[What is needed] Write the records out once more, so that nothing differs from the original.

[Material for the task]

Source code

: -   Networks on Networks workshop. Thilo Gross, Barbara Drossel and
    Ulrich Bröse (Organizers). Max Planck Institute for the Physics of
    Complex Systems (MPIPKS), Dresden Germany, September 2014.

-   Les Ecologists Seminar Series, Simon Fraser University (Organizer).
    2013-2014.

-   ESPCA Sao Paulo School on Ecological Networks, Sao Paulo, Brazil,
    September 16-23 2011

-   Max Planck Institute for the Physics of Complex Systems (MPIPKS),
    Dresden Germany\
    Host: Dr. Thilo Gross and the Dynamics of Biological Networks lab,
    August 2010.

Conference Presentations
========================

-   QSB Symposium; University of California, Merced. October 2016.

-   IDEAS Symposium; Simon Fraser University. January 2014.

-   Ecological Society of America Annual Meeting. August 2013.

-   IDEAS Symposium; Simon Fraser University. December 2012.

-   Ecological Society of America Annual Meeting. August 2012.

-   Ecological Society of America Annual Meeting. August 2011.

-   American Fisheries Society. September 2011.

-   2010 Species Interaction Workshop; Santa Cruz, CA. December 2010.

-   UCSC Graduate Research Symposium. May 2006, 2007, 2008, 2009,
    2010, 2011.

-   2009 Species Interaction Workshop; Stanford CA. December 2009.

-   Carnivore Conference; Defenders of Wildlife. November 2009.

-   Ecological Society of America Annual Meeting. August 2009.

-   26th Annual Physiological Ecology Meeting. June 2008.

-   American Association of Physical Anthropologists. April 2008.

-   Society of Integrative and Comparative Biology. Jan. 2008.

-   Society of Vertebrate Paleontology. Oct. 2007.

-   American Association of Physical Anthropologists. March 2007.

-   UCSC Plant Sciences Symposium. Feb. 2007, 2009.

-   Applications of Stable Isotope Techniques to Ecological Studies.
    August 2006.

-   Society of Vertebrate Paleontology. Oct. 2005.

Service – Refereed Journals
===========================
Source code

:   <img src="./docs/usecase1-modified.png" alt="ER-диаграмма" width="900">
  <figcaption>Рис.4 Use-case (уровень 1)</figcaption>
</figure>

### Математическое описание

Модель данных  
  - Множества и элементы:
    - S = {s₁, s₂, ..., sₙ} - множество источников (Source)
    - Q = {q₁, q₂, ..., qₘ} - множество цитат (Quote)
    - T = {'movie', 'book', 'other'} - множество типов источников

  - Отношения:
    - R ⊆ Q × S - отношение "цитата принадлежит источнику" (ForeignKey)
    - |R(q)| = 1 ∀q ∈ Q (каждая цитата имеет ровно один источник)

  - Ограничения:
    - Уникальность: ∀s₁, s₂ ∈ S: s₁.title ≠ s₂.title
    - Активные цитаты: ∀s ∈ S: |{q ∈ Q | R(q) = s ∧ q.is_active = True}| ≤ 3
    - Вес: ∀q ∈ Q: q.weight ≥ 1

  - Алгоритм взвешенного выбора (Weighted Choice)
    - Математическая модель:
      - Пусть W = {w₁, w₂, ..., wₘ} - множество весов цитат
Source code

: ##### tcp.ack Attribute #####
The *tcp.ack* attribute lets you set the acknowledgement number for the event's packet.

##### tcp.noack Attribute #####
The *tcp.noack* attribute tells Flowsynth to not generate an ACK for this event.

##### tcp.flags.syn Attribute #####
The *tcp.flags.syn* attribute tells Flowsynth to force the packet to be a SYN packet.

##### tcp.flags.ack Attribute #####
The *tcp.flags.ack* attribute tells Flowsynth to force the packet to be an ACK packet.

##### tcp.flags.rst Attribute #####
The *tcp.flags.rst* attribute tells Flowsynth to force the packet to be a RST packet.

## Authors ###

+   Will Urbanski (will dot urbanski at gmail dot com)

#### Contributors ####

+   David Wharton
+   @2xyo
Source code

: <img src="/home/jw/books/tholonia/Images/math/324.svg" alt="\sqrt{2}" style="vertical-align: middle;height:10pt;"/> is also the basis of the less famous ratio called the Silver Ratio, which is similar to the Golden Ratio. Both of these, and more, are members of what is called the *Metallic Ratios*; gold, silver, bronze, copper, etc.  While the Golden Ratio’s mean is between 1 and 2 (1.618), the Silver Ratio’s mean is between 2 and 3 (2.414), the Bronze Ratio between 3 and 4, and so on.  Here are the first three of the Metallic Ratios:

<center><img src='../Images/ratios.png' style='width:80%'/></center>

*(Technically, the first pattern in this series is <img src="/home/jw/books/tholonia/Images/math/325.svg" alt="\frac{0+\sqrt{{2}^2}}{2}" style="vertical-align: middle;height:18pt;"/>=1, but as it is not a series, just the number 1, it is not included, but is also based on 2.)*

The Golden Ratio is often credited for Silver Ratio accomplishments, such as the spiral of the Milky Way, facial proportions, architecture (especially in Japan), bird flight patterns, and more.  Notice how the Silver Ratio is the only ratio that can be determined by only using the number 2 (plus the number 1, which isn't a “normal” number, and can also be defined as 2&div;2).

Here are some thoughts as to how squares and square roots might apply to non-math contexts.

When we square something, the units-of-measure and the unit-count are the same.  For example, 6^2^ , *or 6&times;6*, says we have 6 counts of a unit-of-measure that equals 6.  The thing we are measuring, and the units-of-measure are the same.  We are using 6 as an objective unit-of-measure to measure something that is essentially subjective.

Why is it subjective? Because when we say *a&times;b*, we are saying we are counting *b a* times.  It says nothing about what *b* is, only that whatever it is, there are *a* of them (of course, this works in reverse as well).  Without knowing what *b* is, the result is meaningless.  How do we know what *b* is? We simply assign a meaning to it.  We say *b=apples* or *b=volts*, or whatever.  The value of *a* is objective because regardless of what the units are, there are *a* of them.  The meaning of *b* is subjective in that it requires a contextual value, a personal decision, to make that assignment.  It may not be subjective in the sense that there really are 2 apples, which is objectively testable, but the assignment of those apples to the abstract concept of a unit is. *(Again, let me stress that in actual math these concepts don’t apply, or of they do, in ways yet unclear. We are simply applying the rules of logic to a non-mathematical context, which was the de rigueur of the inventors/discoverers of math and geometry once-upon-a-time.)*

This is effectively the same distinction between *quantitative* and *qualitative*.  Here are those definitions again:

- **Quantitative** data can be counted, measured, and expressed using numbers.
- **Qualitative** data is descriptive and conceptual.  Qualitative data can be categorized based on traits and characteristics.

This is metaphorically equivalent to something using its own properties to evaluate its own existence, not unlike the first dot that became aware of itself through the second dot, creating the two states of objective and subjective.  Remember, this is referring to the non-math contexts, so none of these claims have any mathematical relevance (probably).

[Output of the task]
Source code

: -   Networks on Networks workshop. Thilo Gross, Barbara Drossel and
    Ulrich Bröse (Organizers). Max Planck Institute for the Physics of
    Complex Systems (MPIPKS), Dresden Germany, September 2014.

-   Les Ecologists Seminar Series, Simon Fraser University (Organizer).
    2013-2014.

-   ESPCA Sao Paulo School on Ecological Networks, Sao Paulo, Brazil,
    September 16-23 2011

-   Max Planck Institute for the Physics of Complex Systems (MPIPKS),
    Dresden Germany\
    Host: Dr. Thilo Gross and the Dynamics of Biological Networks lab,
    August 2010.

Conference Presentations
========================

-   QSB Symposium; University of California, Merced. October 2016.

-   IDEAS Symposium; Simon Fraser University. January 2014.

-   Ecological Society of America Annual Meeting. August 2013.

-   IDEAS Symposium; Simon Fraser University. December 2012.

-   Ecological Society of America Annual Meeting. August 2012.

-   Ecological Society of America Annual Meeting. August 2011.

-   American Fisheries Society. September 2011.

-   2010 Species Interaction Workshop; Santa Cruz, CA. December 2010.

-   UCSC Graduate Research Symposium. May 2006, 2007, 2008, 2009,
    2010, 2011.

-   2009 Species Interaction Workshop; Stanford CA. December 2009.

-   Carnivore Conference; Defenders of Wildlife. November 2009.

-   Ecological Society of America Annual Meeting. August 2009.

-   26th Annual Physiological Ecology Meeting. June 2008.

-   American Association of Physical Anthropologists. April 2008.

-   Society of Integrative and Comparative Biology. Jan. 2008.

-   Society of Vertebrate Paleontology. Oct. 2007.

-   American Association of Physical Anthropologists. March 2007.

-   UCSC Plant Sciences Symposium. Feb. 2007, 2009.

-   Applications of Stable Isotope Techniques to Ecological Studies.
    August 2006.

-   Society of Vertebrate Paleontology. Oct. 2005.

Service – Refereed Journals
===========================
Source code

:   <img src="./docs/usecase1-modified.png" alt="ER-диаграмма" width="900">
  <figcaption>Рис.4 Use-case (уровень 1)</figcaption>
</figure>

### Математическое описание

Модель данных  
  - Множества и элементы:
    - S = {s₁, s₂, ..., sₙ} - множество источников (Source)
    - Q = {q₁, q₂, ..., qₘ} - множество цитат (Quote)
    - T = {'movie', 'book', 'other'} - множество типов источников

  - Отношения:
    - R ⊆ Q × S - отношение "цитата принадлежит источнику" (ForeignKey)
    - |R(q)| = 1 ∀q ∈ Q (каждая цитата имеет ровно один источник)

  - Ограничения:
    - Уникальность: ∀s₁, s₂ ∈ S: s₁.title ≠ s₂.title
    - Активные цитаты: ∀s ∈ S: |{q ∈ Q | R(q) = s ∧ q.is_active = True}| ≤ 3
    - Вес: ∀q ∈ Q: q.weight ≥ 1

  - Алгоритм взвешенного выбора (Weighted Choice)
    - Математическая модель:
      - Пусть W = {w₁, w₂, ..., wₘ} - множество весов цитат
Source code

: ##### tcp.ack Attribute #####
The *tcp.ack* attribute lets you set the acknowledgement number for the event's packet.

##### tcp.noack Attribute #####
The *tcp.noack* attribute tells Flowsynth to not generate an ACK for this event.

##### tcp.flags.syn Attribute #####
The *tcp.flags.syn* attribute tells Flowsynth to force the packet to be a SYN packet.

##### tcp.flags.ack Attribute #####
The *tcp.flags.ack* attribute tells Flowsynth to force the packet to be an ACK packet.

##### tcp.flags.rst Attribute #####
The *tcp.flags.rst* attribute tells Flowsynth to force the packet to be a RST packet.

## Authors ###

+   Will Urbanski (will dot urbanski at gmail dot com)

#### Contributors ####

+   David Wharton
+   @2xyo
Source code

: <img src="/home/jw/books/tholonia/Images/math/324.svg" alt="\sqrt{2}" style="vertical-align: middle;height:10pt;"/> is also the basis of the less famous ratio called the Silver Ratio, which is similar to the Golden Ratio. Both of these, and more, are members of what is called the *Metallic Ratios*; gold, silver, bronze, copper, etc.  While the Golden Ratio’s mean is between 1 and 2 (1.618), the Silver Ratio’s mean is between 2 and 3 (2.414), the Bronze Ratio between 3 and 4, and so on.  Here are the first three of the Metallic Ratios:

<center><img src='../Images/ratios.png' style='width:80%'/></center>

*(Technically, the first pattern in this series is <img src="/home/jw/books/tholonia/Images/math/325.svg" alt="\frac{0+\sqrt{{2}^2}}{2}" style="vertical-align: middle;height:18pt;"/>=1, but as it is not a series, just the number 1, it is not included, but is also based on 2.)*

The Golden Ratio is often credited for Silver Ratio accomplishments, such as the spiral of the Milky Way, facial proportions, architecture (especially in Japan), bird flight patterns, and more.  Notice how the Silver Ratio is the only ratio that can be determined by only using the number 2 (plus the number 1, which isn't a “normal” number, and can also be defined as 2&div;2).

Here are some thoughts as to how squares and square roots might apply to non-math contexts.

When we square something, the units-of-measure and the unit-count are the same.  For example, 6^2^ , *or 6&times;6*, says we have 6 counts of a unit-of-measure that equals 6.  The thing we are measuring, and the units-of-measure are the same.  We are using 6 as an objective unit-of-measure to measure something that is essentially subjective.

Why is it subjective? Because when we say *a&times;b*, we are saying we are counting *b a* times.  It says nothing about what *b* is, only that whatever it is, there are *a* of them (of course, this works in reverse as well).  Without knowing what *b* is, the result is meaningless.  How do we know what *b* is? We simply assign a meaning to it.  We say *b=apples* or *b=volts*, or whatever.  The value of *a* is objective because regardless of what the units are, there are *a* of them.  The meaning of *b* is subjective in that it requires a contextual value, a personal decision, to make that assignment.  It may not be subjective in the sense that there really are 2 apples, which is objectively testable, but the assignment of those apples to the abstract concept of a unit is. *(Again, let me stress that in actual math these concepts don’t apply, or of they do, in ways yet unclear. We are simply applying the rules of logic to a non-mathematical context, which was the de rigueur of the inventors/discoverers of math and geometry once-upon-a-time.)*

This is effectively the same distinction between *quantitative* and *qualitative*.  Here are those definitions again:

- **Quantitative** data can be counted, measured, and expressed using numbers.
- **Qualitative** data is descriptive and conceptual.  Qualitative data can be categorized based on traits and characteristics.

This is metaphorically equivalent to something using its own properties to evaluate its own existence, not unlike the first dot that became aware of itself through the second dot, creating the two states of objective and subjective.  Remember, this is referring to the non-math contexts, so none of these claims have any mathematical relevance (probably).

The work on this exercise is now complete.